Las caras iluminadas por el fuego, los rostros color suelo tonalizado por ese fulgor naranja, las bocas que se abren y se ilumina hasta el lugar más profundo de la garganta al momento de dar el bocado. Los haces de luz entran hasta el lugar más recóndito de su cuerpo, el lugar menos imaginado, el que menos ilustrado está en su concepción indígena sobre el cuerpo, hasta ahí mismo llega el calor abrasador de ese fuego. Fuego protector, fuego que resguarda, fuego que aísla la oscuridad en ese momento tan particular, tan único y a la vez tan repetido, fuego que protege e ilumina.
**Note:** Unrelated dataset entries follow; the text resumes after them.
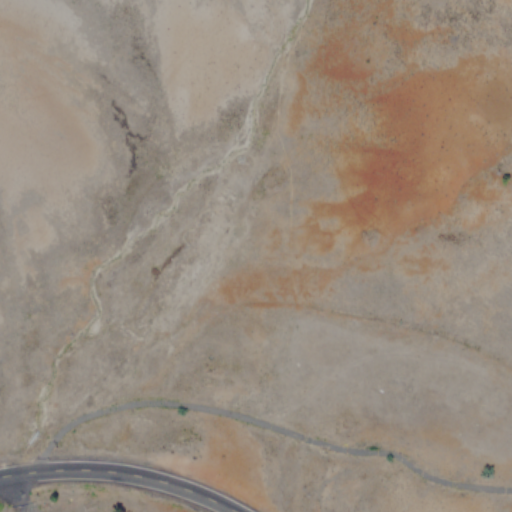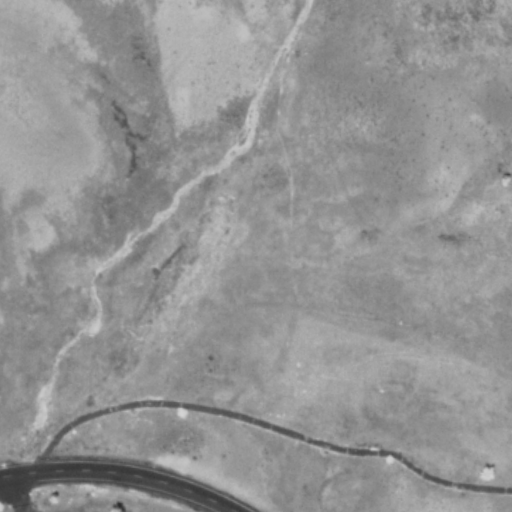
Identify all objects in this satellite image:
road: (119, 476)
road: (25, 493)
park: (82, 505)
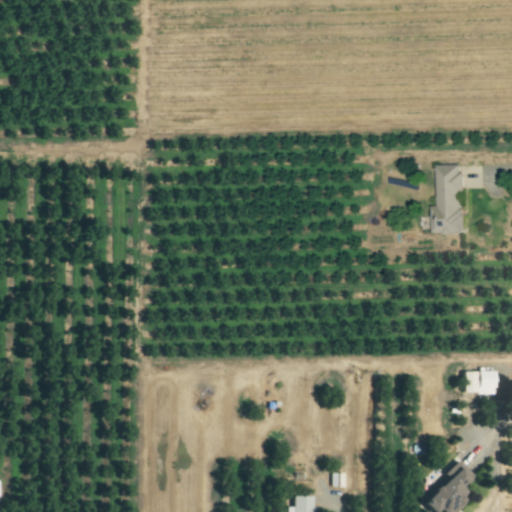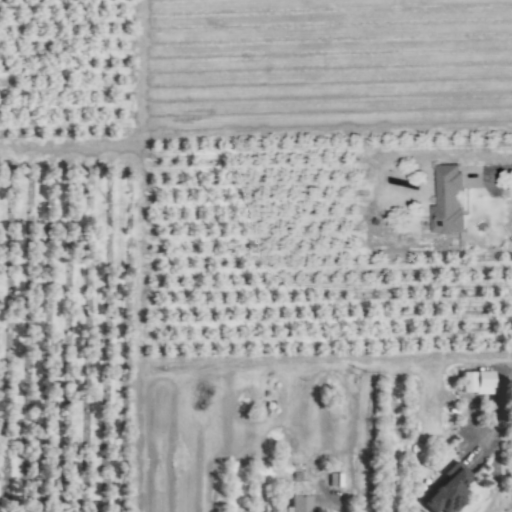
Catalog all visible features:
road: (488, 171)
building: (445, 200)
building: (474, 382)
road: (481, 455)
building: (334, 479)
building: (446, 490)
building: (298, 504)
Ese ser que le da el brillo a los ojos, a todos los pares de ojos que aparecen como fueguitos a la vista del espectador interno, fueguitos que se reproducen lado a lado y no se terminan nunca por su disposición par. Fuego que cambia, fueguitos que mutan, se achican y se agrandan por sí mismos según el antojo de los ojos que los contengan, según el brillo del fuego mayor, según el sueño, el peso que contengan esos párpados, según la vitalidad y mil variables más que al fuego no le importan. El fuego sobrevivirá hasta que los últimos dos ojos estén, y ellos serán los encargados de desaparecerlo, no apagándolo -de eso se encargan los dioses dirán- sino dejándolo ser yéndose de esa escena, haciendo desaparecer los fueguitos para que el fuego exista solo en sí mismo. Y esos ojos, que tan obnubilados estuvieron por esas infinitas formas, por ese ser azaroso, sin destino e introspectivo, son los ojos que lo tendrán toda su vida: están presos de su continuo movimiento, presos de sus tentáculos etéreos y contingentes, no podrán liberarse jamás de ese hechizo de la reflexión al cual los arrojan sus imágenes epifánicas y las mentes conectadas a esos ojos y las neuronas que contiene esa mente y el cerebro que soporta esas neuronas y los nervios unidos a ese cerebro y las sensaciones provocadas por esos nervios nunca serán lo que fueron, nunca volverán a ese momento anterior a las proyecciones antojadizas de ese monstruo que les ilumina las noches sagradas y les ayuda a disfrutar esa bendición producto de nuestro esfuerzo.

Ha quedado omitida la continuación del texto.